- **What is needed**: Using the listing below, copy every line that mentions "worn".

- **Input for this task**:

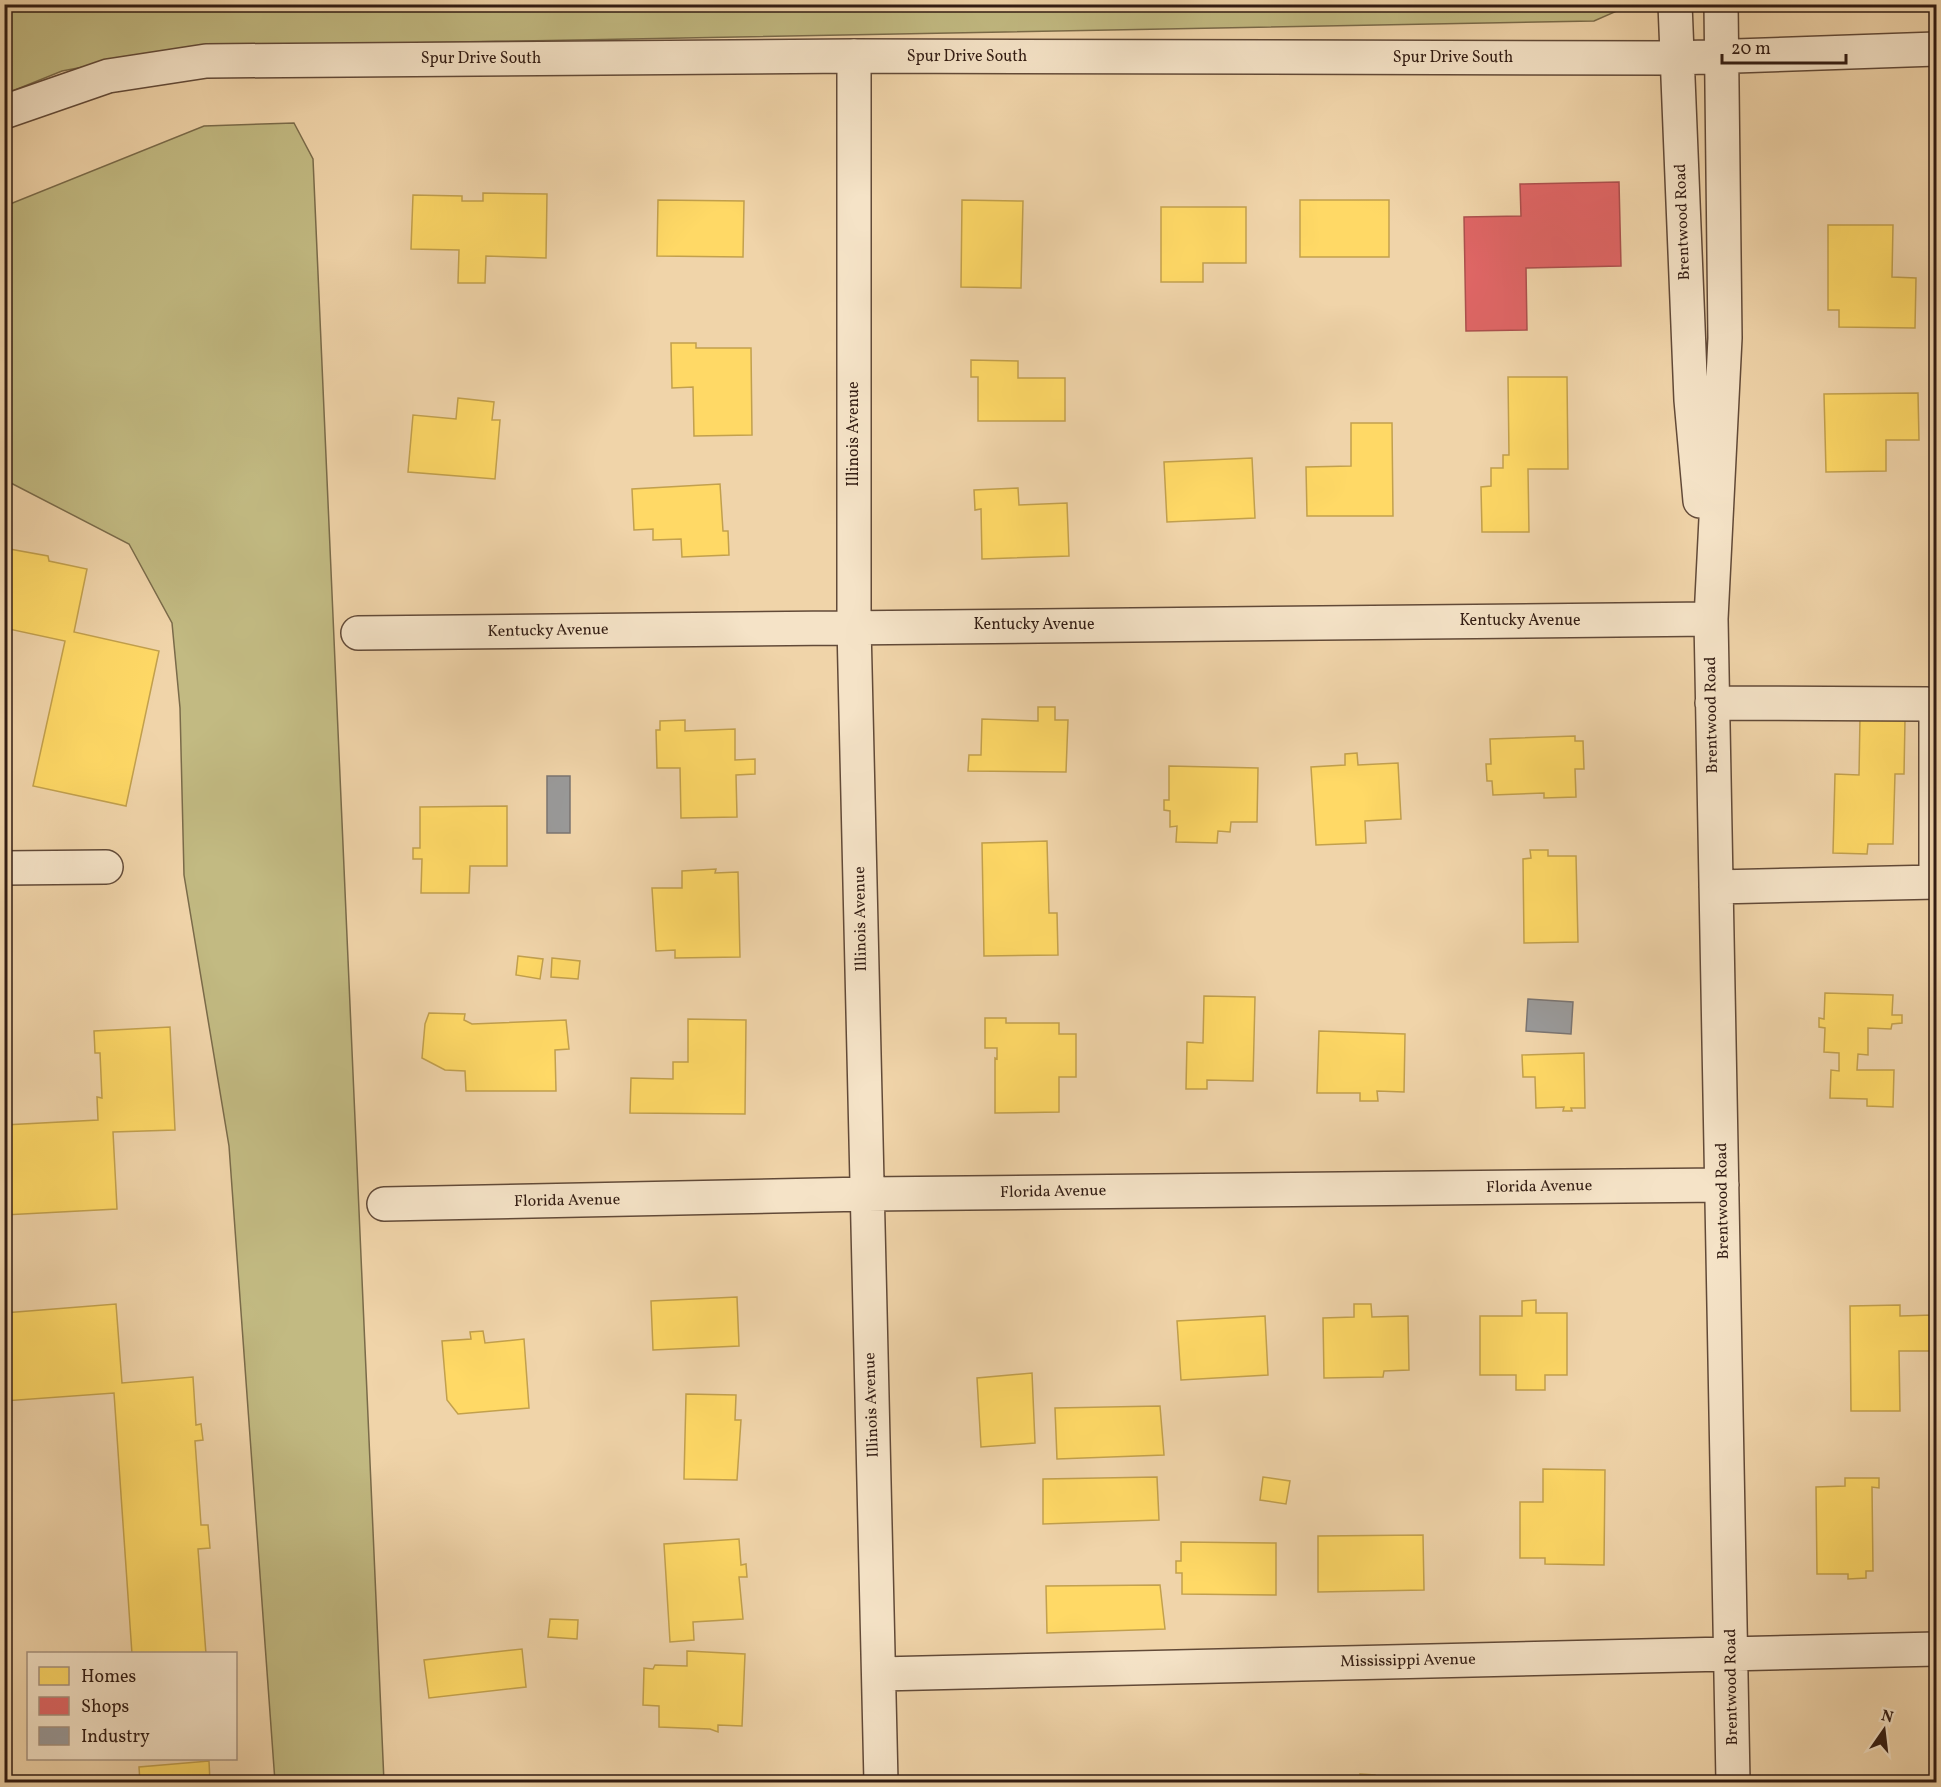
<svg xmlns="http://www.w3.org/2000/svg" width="1941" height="1787" viewBox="0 0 1941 1787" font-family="Vollkorn,serif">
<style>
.green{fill:#c2ba82;stroke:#7a6b4a;stroke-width:1.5}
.homes{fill:#ffd966;stroke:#c2a04d;stroke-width:1.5}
.shops{fill:#e06666;stroke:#ac504d;stroke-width:1.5}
.industry{fill:#999;stroke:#7a7471;stroke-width:1.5}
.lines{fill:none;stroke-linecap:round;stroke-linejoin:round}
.minor-casing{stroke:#624a38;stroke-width:36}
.minor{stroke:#f5e3c7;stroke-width:33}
.labels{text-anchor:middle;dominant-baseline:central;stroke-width:6;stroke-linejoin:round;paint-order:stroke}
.street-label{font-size:16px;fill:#321c13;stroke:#f5e3c7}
</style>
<rect width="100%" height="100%" fill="#f0d4a9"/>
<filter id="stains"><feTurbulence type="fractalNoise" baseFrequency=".00333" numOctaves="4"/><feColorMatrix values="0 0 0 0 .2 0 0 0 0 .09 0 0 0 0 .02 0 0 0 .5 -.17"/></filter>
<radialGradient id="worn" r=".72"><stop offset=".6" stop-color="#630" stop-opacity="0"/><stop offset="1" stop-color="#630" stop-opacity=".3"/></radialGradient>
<path class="green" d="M5 5H1622L1617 11 1594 21 191 47 62 71 5 94Z
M294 123 313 159 384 1782H275L229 1146 184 875 180 708 172 623 129 544 5 480V206L204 126Z"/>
<path class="homes" d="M483 193 547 194 546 258 486 256 485 283H458L459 250 411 249 413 195 462 196V201H483Z
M658 200 744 201 743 257 657 256Z
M962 200 1023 201 1021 288 961 287Z
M1300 200H1389V257H1300Z
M1161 207H1246V263H1203V282H1161Z
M1828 225H1893L1892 277 1916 278 1915 328 1839 327V310H1828Z
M671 343H696V348H751L752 435 694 436 693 387 672 388Z
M971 360 1018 361V378H1065V421H978V377H971Z
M1508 377H1567L1568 469H1528L1529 532H1482L1481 487 1491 486V468H1503V455H1509Z
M1918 393 1919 440H1886V471L1826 472 1824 394Z
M458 398 494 402 492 420H500L495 479 408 472 413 415 456 419Z
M1351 423H1392L1393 516H1307L1306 467 1351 466Z
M1252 458 1255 518 1167 522 1164 462Z
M720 484 723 531H728L729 555 682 557 681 539 653 540V529L634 530 632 489Z
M1018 488 1019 505 1067 503 1069 556 982 559 981 509 975 510 974 490Z
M4 548 48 556 49 561 87 569 74 632 159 651 126 806 33 786 65 641 4 628Z
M1038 707H1055V720H1068L1066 772 968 771 969 755H981L982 719 1038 721Z
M1860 718 1905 720 1904 774H1895L1893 844H1868L1867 854 1833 853 1835 774 1859 775Z
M685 720V731L735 729V760L755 759V774L736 775 737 817 681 818 680 768H657L656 730H660V721Z
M1575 736V741H1583L1584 769H1575L1576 797 1544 798V793L1493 795 1492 781H1487L1486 764H1491L1490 739Z
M1357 753 1358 765 1398 763 1401 819 1365 821 1366 843 1316 845 1311 767 1345 765V754Z
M1169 766 1258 768 1257 822H1231L1230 832 1218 831 1217 843 1176 842 1177 826 1170 827V811L1164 810V800H1169Z
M507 806V866H470L469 893H421L422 859H413V848H420V807Z
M1047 841 1049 913H1057L1058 955 984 956 982 843Z
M1530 850H1548V856H1576L1578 942 1524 943 1523 859 1531 858Z
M716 869 715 873 738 872 740 957 675 958V950L656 951 652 888H682V871Z
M518 956 543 959 540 979 516 975Z
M552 958 580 961 578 979 551 977Z
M1825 993 1893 995 1892 1015H1902V1023L1892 1024 1891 1029 1868 1028V1055L1858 1054 1857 1070H1894L1893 1107 1867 1106V1099L1830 1098 1831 1070 1839 1071V1053L1824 1052 1825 1028 1819 1027V1018L1824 1019Z
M1204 996 1255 997 1253 1081 1207 1080V1089H1186L1187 1042 1203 1043Z
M429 1013 465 1014 464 1020 472 1024 566 1020 569 1049 555 1050 556 1091H466L465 1071 445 1070 422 1058 425 1024Z
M985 1018H1006V1023H1059V1034H1076V1077H1059V1112L995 1113V1058L997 1059V1048H985Z
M688 1019 746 1020 745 1114 630 1113 631 1078 673 1079V1062H688Z
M170 1027 175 1130 113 1132 117 1209 4 1215V1125L98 1120 97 1097 102 1098 100 1053H95L94 1031Z
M1319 1031 1405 1034 1404 1092 1377 1091 1378 1101H1360V1093H1317Z
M1584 1053 1585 1108H1571L1572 1111H1563L1564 1107 1536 1108 1535 1077H1523L1522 1055Z
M737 1297 739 1346 653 1350 651 1301Z
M1536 1300V1313H1567V1375H1545V1390H1516V1375H1480V1316H1522V1301Z
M116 1304 122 1383 193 1377 196 1425 201 1424 203 1440 195 1441 201 1525H208L210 1548 198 1549 206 1654H132L114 1393 4 1401V1313Z
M1354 1304H1371L1372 1317 1408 1316 1409 1370 1384 1371 1383 1377 1324 1378 1323 1318 1354 1317Z
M1900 1305V1316L1933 1315 1934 1351H1899L1900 1411H1851L1850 1306Z
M1265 1316 1268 1375 1181 1380 1177 1321Z
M483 1331 485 1343 524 1339 529 1408 458 1414 447 1400 442 1341 471 1339 470 1332Z
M1032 1373 1035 1443 981 1447 977 1378Z
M686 1394 736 1395 735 1420H741L737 1480 684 1479Z
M1160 1406 1164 1455 1057 1459 1055 1408Z
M1543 1469 1605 1470 1604 1565 1545 1564V1558H1520V1502H1543Z
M1157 1477 1159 1520 1043 1524V1479Z
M1263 1477 1290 1481 1286 1504 1260 1500Z
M1845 1478H1879V1488L1872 1487 1873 1571H1866V1578L1848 1579V1574H1817L1816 1487 1845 1486Z
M1423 1535 1424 1590 1318 1592V1536Z
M739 1539 741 1565 746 1564 747 1577H739L743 1619 693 1622 694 1640 670 1642 664 1544Z
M1181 1542 1276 1543V1595L1182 1594V1573H1176V1561H1181Z
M1160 1585 1165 1629 1047 1633 1046 1586Z
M550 1619 578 1620 577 1639 548 1637Z
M522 1649 526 1687 429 1698 424 1660Z
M687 1651 745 1654 742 1726 718 1725V1732L710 1729 659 1727V1706L643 1705 644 1668 653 1669 655 1665 687 1666Z
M209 1761 210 1782H140L139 1767Z
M1360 1774 1375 1775V1780L1417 1779V1782H1334L1361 1780Z
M978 1776 1035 1777V1782H978Z"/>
<path class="shops" d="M1619 182 1621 266 1526 268 1527 330 1466 331 1464 217 1521 216 1520 184Z"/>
<path class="industry" d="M547 776H570V833H547Z
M1528 999 1573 1002 1571 1034 1526 1031Z"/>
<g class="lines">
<g class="minor-casing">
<path id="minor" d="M1675 4 1691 400 1700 501
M1721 4 1725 338 1711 619 1733 1782
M854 56V626L881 1782
M4 112 108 76 206 61 854 56 1676 58 1936 49
M358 633 1711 619
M1712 703 1927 704 1936 715V882L1716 887
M4 868 106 867
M384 1204 867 1194 1722 1185
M880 1674 1936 1649"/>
</g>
<use href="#minor" class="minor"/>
</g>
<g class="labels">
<g class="street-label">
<text x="967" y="57">Spur Drive South</text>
<text x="1453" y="58">Spur Drive South</text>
<text x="481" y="59">Spur Drive South</text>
<text transform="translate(1683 222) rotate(-92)">Brentwood Road</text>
<text transform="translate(854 434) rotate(-90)">Illinois Avenue</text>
<text x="1520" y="621">Kentucky Avenue</text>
<text x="1034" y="625">Kentucky Avenue</text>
<text transform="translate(548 631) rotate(-1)">Kentucky Avenue</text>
<text transform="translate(1712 715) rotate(-91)">Brentwood Road</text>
<text transform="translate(861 919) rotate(-91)">Illinois Avenue</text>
<text transform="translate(1539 1187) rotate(-1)">Florida Avenue</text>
<text transform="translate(1053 1192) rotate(-1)">Florida Avenue</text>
<text transform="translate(567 1201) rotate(-1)">Florida Avenue</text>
<text transform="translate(1723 1201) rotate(-91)">Brentwood Road</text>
<text transform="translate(872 1405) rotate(-92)">Illinois Avenue</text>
<text transform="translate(1408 1661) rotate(-1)">Mississippi Avenue</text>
<text transform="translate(1732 1687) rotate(-91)">Brentwood Road</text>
</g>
</g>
<rect width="1941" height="1787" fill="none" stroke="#f0d4a9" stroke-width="24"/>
<rect x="6" y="6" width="1929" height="1775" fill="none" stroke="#321c13" stroke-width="3"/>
<rect x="12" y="12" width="1917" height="1763" fill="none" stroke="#321c13" stroke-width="1.5"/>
<rect x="27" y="1652" width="210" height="108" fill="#f5e3c7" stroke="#a7937f" stroke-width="1.5"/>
<rect x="39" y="1667" width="30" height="18" fill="#ffd966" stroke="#a7937f" stroke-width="1.5"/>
<text x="81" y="1682" font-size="18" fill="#321c13">Homes</text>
<rect x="39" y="1697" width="30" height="18" fill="#e06666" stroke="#a7937f" stroke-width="1.5"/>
<text x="81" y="1712" font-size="18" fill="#321c13">Shops</text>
<rect x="39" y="1727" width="30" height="18" fill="#999999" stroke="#a7937f" stroke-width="1.5"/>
<text x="81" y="1742" font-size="18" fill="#321c13">Industry</text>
<g transform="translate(1884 1730) rotate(14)" stroke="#f5e3c7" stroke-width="4.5" paint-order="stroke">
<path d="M0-4.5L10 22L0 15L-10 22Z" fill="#321c13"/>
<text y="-9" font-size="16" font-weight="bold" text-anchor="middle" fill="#321c13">N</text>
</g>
<path d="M1722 54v9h124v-9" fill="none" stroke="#321c13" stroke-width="3"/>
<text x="1731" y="54" font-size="18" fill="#321c13" stroke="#f5e3c7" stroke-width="4.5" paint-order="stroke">20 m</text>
<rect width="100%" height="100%" filter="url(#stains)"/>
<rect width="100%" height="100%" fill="url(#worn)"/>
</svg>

- **Result for this exercise**:
<radialGradient id="worn" r=".72"><stop offset=".6" stop-color="#630" stop-opacity="0"/><stop offset="1" stop-color="#630" stop-opacity=".3"/></radialGradient>
<rect width="100%" height="100%" fill="url(#worn)"/>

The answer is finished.